**WHAT THE TASK REQUIRES**. Return each entry word for word and skip its pictures.

(Design files in text formats)
*** Block opens ***

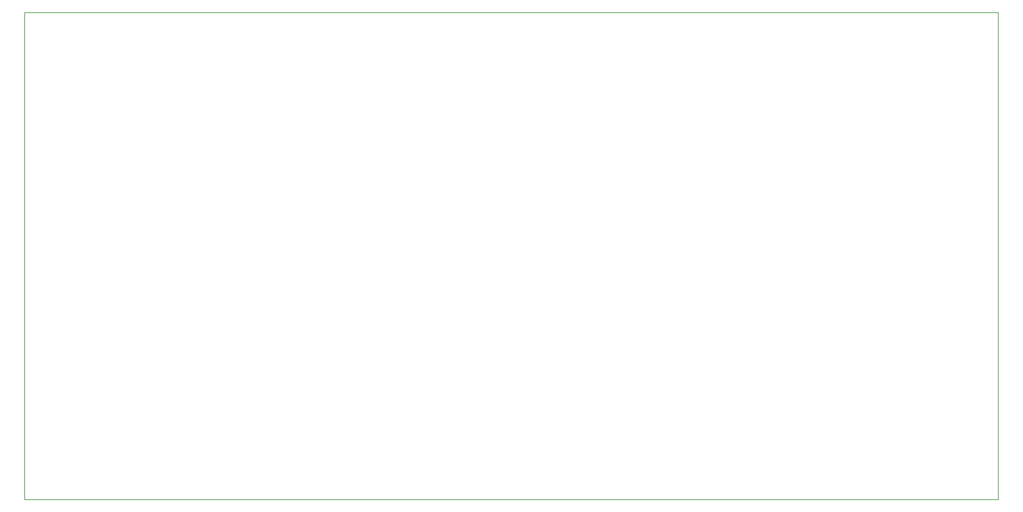
<source format=gbr>
G04 #@! TF.FileFunction,Profile,NP*
%FSLAX46Y46*%
G04 Gerber Fmt 4.6, Leading zero omitted, Abs format (unit mm)*
G04 Created by KiCad (PCBNEW 4.0.1-stable) date 2/7/2016 5:33:15 PM*
%MOMM*%
G01*
G04 APERTURE LIST*
%ADD10C,0.100000*%
%ADD11C,0.150000*%
G04 APERTURE END LIST*
D10*
D11*
X279400000Y-25400000D02*
X25400000Y-25400000D01*
X279400000Y-152400000D02*
X279400000Y-25400000D01*
X25400000Y-152400000D02*
X279400000Y-152400000D01*
X25400000Y-25400000D02*
X25400000Y-152400000D01*
M02*

</source>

*** Block closes ***

**EXERCISE SOLUTION**.
<source format=gbr>
G04 #@! TF.FileFunction,Profile,NP*
%FSLAX46Y46*%
G04 Gerber Fmt 4.6, Leading zero omitted, Abs format (unit mm)*
G04 Created by KiCad (PCBNEW 4.0.1-stable) date 2/7/2016 5:33:15 PM*
%MOMM*%
G01*
G04 APERTURE LIST*
%ADD10C,0.100000*%
%ADD11C,0.150000*%
G04 APERTURE END LIST*
D10*
D11*
X279400000Y-25400000D02*
X25400000Y-25400000D01*
X279400000Y-152400000D02*
X279400000Y-25400000D01*
X25400000Y-152400000D02*
X279400000Y-152400000D01*
X25400000Y-25400000D02*
X25400000Y-152400000D01*
M02*

</source>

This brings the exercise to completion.